The U.S. is not alone here. Less than 1%, "including aristocrats, royals, and wealthy investors," of the approximately 56 million people comprising the British population in 2019 owned about half of the land in England. Throughout the world's advanced economies, limited housing supplies, still-elevated home prices, and higher interest rates continue to stifle housing affordability for many prospective home buyers. Indeed, PWC's Emerging Trends report for 2023 noted that housing affordability had hit a 30-year low with rental property and for-sale housing prices soaring to unprecedented levels. And according to a 2022 MetLife Investment Management report, "institutional investors may control 40% of U.S. single-family rental homes by 2030."
As private equity firms quickly buy up the limited for-sale residential properties that do go on the market, single-family houses and apartment buildings that were once in reach of the individual prospective owner are no longer. Over the last few years, private equity-backed real estate investment firms including Blackstone, Colony Capital, and Greystar have acquired billions in residential properties throughout the country. But why stop at ownership of these properties when there's more money to be made? It is, after all, just business. Through a process of "re-tenanting," these new private equity-backed landlords simply "force out existing renters to make room for others who can afford higher rents."
Kick Rocks, Peasant
The tenants of the medieval feudal order, or "serfs," as they are more commonly known, lived and worked on the manors of their lords. In exchange for their labor and the taxes imposed upon them by a manor's lords, these propertyless serfs were afforded housing, farmland, and protection. Generations of lords and serfs thus coexisted in an unequal social hierarchy as long as the serfs didn't develop any revolutionary aspirations or fall too behind on their taxes. If a lord did so fancy a serf's removal from their manor for such an offense though, a serf had little redress. It was just, "Kick rocks, peasant. Thank you for your ser[f]ice."

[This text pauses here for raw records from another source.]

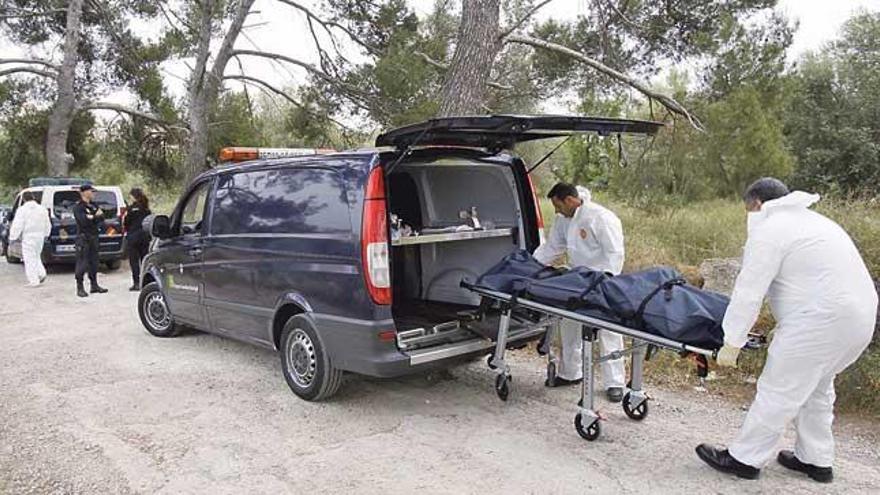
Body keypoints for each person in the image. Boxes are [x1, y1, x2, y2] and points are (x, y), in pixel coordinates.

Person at [696, 178, 877, 483]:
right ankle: (816, 460)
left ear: (756, 204)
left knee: (778, 388)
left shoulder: (770, 230)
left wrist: (732, 341)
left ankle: (744, 458)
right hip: (860, 319)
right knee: (817, 386)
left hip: (820, 320)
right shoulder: (816, 222)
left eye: (747, 210)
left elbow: (749, 290)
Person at [533, 182, 627, 402]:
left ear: (570, 200)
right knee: (569, 323)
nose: (556, 211)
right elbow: (552, 248)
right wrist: (531, 265)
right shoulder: (563, 220)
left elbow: (615, 253)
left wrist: (607, 281)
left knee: (608, 330)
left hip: (604, 280)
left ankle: (615, 382)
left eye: (558, 206)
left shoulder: (601, 218)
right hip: (578, 280)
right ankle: (571, 373)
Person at [9, 191, 51, 287]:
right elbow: (47, 223)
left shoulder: (22, 210)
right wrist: (46, 234)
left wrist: (12, 237)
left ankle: (34, 280)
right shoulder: (42, 209)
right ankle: (41, 273)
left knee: (29, 258)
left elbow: (18, 224)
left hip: (29, 236)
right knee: (36, 256)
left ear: (23, 199)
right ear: (33, 197)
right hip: (40, 235)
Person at [73, 184, 109, 298]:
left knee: (94, 262)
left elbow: (102, 217)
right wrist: (94, 217)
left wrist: (92, 217)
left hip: (94, 236)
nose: (93, 194)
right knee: (82, 263)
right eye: (91, 191)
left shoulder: (93, 205)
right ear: (83, 192)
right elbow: (83, 221)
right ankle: (80, 287)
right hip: (83, 238)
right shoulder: (78, 207)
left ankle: (94, 285)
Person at [124, 187, 152, 291]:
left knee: (134, 262)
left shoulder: (130, 209)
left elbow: (126, 223)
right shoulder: (146, 209)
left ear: (133, 196)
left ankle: (136, 283)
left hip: (133, 238)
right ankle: (146, 282)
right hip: (144, 237)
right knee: (144, 260)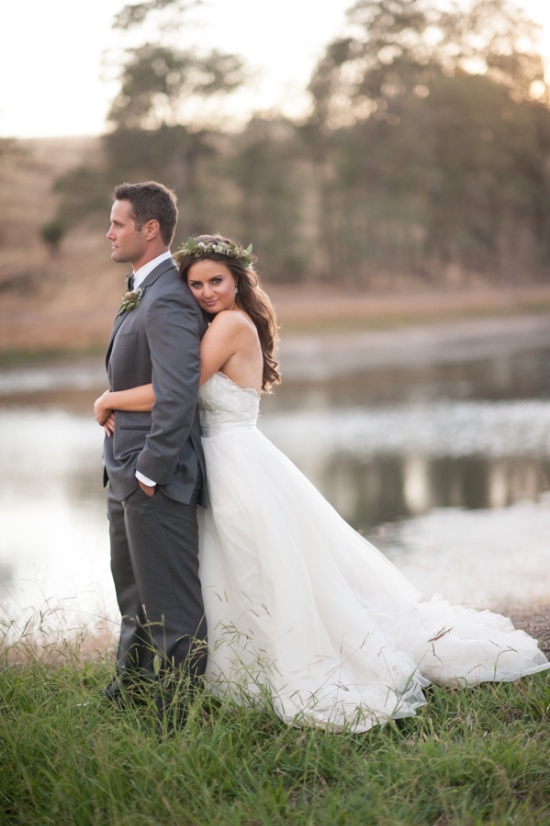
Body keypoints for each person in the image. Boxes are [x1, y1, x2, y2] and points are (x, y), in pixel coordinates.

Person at [94, 234, 550, 732]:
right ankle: (237, 670)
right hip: (221, 460)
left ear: (238, 281)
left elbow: (175, 389)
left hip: (236, 464)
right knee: (236, 571)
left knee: (259, 569)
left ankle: (285, 666)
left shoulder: (227, 325)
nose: (205, 292)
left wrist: (109, 401)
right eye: (196, 284)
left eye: (216, 281)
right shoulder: (217, 323)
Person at [96, 182, 207, 734]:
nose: (109, 232)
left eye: (118, 223)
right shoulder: (143, 288)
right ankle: (130, 691)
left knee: (172, 606)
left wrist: (149, 471)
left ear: (150, 229)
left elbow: (179, 391)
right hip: (124, 467)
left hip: (153, 475)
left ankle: (178, 720)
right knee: (134, 593)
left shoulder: (166, 297)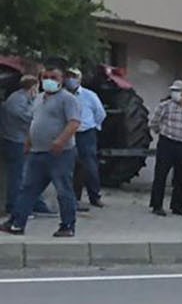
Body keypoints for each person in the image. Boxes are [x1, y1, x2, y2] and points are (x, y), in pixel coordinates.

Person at [2, 56, 82, 238]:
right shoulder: (38, 98)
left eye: (54, 78)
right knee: (27, 188)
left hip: (60, 154)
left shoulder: (67, 99)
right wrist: (29, 141)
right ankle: (16, 222)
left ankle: (67, 226)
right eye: (46, 77)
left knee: (63, 190)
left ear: (62, 80)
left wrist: (60, 141)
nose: (49, 81)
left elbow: (74, 123)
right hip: (37, 152)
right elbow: (34, 121)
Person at [149, 80, 182, 217]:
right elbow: (154, 123)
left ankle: (177, 206)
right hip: (167, 143)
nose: (174, 93)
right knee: (161, 175)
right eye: (173, 91)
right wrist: (161, 133)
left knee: (180, 177)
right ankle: (157, 205)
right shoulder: (165, 106)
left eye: (177, 91)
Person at [2, 68, 47, 220]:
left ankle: (32, 204)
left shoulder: (21, 99)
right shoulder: (17, 101)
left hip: (22, 141)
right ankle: (14, 206)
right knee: (18, 175)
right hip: (16, 141)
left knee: (26, 174)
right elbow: (31, 118)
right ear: (32, 87)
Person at [66, 72, 106, 212]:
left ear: (80, 79)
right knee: (72, 165)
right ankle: (74, 198)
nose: (71, 80)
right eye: (68, 76)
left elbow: (100, 113)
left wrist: (95, 126)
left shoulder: (89, 95)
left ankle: (94, 196)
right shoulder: (63, 95)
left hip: (86, 133)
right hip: (68, 132)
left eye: (74, 77)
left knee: (90, 165)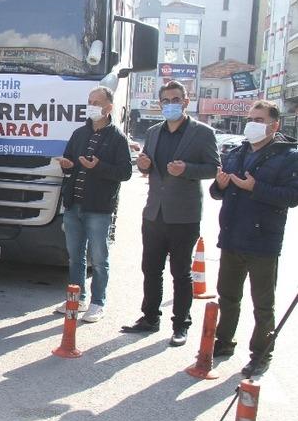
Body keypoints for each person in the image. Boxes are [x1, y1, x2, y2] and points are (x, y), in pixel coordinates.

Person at [121, 80, 219, 346]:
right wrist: (143, 165)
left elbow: (213, 168)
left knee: (181, 272)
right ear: (160, 103)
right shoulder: (153, 132)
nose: (170, 104)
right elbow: (148, 166)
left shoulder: (202, 133)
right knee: (150, 268)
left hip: (184, 215)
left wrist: (186, 169)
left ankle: (181, 325)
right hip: (154, 212)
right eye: (166, 100)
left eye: (176, 99)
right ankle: (150, 317)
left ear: (186, 102)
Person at [210, 100, 298, 377]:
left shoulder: (289, 157)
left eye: (259, 119)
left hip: (263, 240)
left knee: (262, 303)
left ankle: (261, 353)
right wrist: (219, 186)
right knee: (228, 296)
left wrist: (256, 187)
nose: (252, 124)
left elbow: (291, 197)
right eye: (250, 118)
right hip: (232, 236)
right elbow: (217, 191)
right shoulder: (237, 152)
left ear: (274, 125)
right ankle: (223, 342)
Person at [54, 86, 132, 322]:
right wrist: (67, 165)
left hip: (98, 208)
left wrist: (97, 166)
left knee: (98, 258)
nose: (91, 106)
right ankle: (77, 298)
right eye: (89, 101)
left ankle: (98, 302)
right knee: (75, 256)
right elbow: (70, 162)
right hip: (74, 204)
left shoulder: (117, 138)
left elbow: (125, 172)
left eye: (96, 102)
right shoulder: (79, 133)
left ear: (108, 107)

In today's modern, evolved society of private equity manor lords and princesses where the property-poor are less bound to the land than those serfs of yore, tenants for who the rent is too damn high may also find themselves re-tenanted - forced to hit the proverbial road by their higher rent seeking-landlords. With record numbers of homeless Americans being reported over the last few years due to ongoing inflation and rising rental prices, this prospect is more reality than myth. According to a January 2024 report by the Joint Center for Housing Studies of Harvard University, 653,100 Americans were homeless in January 2023, "an all-time high."

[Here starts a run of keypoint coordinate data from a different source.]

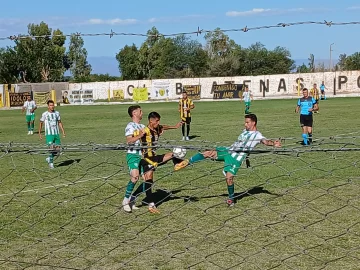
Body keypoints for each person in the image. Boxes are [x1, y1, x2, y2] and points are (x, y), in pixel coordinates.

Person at [174, 114, 281, 207]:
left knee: (229, 178)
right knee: (208, 152)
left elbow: (265, 141)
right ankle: (186, 162)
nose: (245, 124)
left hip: (236, 159)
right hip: (228, 151)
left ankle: (231, 198)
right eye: (245, 122)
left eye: (247, 122)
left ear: (254, 123)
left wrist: (273, 143)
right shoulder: (244, 131)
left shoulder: (257, 135)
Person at [131, 111, 183, 213]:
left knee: (174, 154)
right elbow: (132, 137)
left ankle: (177, 164)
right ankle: (151, 205)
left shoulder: (157, 128)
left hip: (154, 158)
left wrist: (175, 127)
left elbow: (164, 127)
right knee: (149, 180)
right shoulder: (145, 130)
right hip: (146, 159)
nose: (158, 123)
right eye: (157, 121)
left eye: (159, 121)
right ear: (151, 121)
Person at [123, 105, 146, 213]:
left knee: (148, 181)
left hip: (142, 155)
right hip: (132, 155)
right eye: (140, 111)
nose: (142, 112)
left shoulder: (142, 126)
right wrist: (139, 136)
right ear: (134, 113)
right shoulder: (130, 126)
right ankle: (126, 200)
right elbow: (129, 141)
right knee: (135, 177)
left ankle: (132, 198)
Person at [39, 100, 66, 169]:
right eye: (50, 105)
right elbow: (41, 123)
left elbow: (59, 122)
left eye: (53, 105)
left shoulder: (57, 113)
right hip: (49, 134)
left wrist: (63, 131)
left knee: (58, 150)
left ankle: (49, 158)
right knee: (51, 149)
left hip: (56, 133)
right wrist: (39, 133)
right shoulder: (45, 114)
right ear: (48, 106)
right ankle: (51, 163)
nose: (52, 106)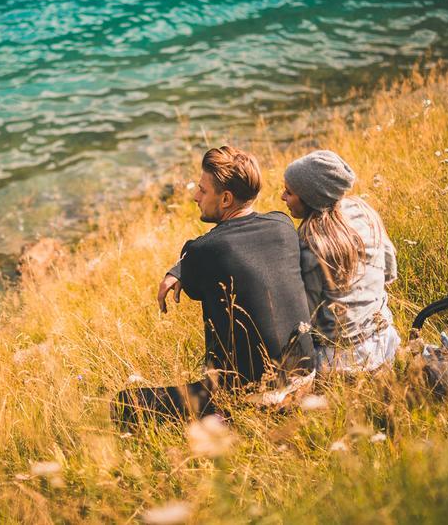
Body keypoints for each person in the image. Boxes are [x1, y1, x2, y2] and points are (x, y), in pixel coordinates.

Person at [112, 146, 315, 428]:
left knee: (124, 404)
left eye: (202, 190)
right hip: (305, 381)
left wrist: (178, 268)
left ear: (226, 198)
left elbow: (196, 255)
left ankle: (226, 424)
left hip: (246, 398)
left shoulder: (206, 250)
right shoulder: (282, 224)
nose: (195, 197)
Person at [280, 150, 400, 374]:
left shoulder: (310, 241)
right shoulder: (365, 211)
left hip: (339, 362)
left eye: (289, 192)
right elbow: (390, 273)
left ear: (311, 198)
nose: (282, 197)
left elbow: (305, 316)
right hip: (385, 343)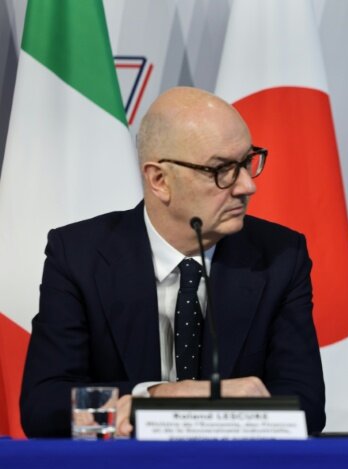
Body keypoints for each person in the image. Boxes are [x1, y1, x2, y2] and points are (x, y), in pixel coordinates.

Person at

Among these numbers experiencing homelessness is a segment of the U.S. population that has been particularly vulnerable to rental increases and economic fluctuations, the aging baby boomer generation living on fixed incomes. Dennis Culhane, a professor at the University of Pennsylvania's School of Social Policy & Practice, told the Wall Street Journal in September 2023, "The fact that we are seeing elderly homelessness is something that we have not seen since the Great Depression." With the number of unhoused people aged 65 and older in the U.S. expected to nearly triple by 2030 and private equity firms projected to own far more residential housing by that same year, the future of the peasantry is not a bright one - least of all for the elderly.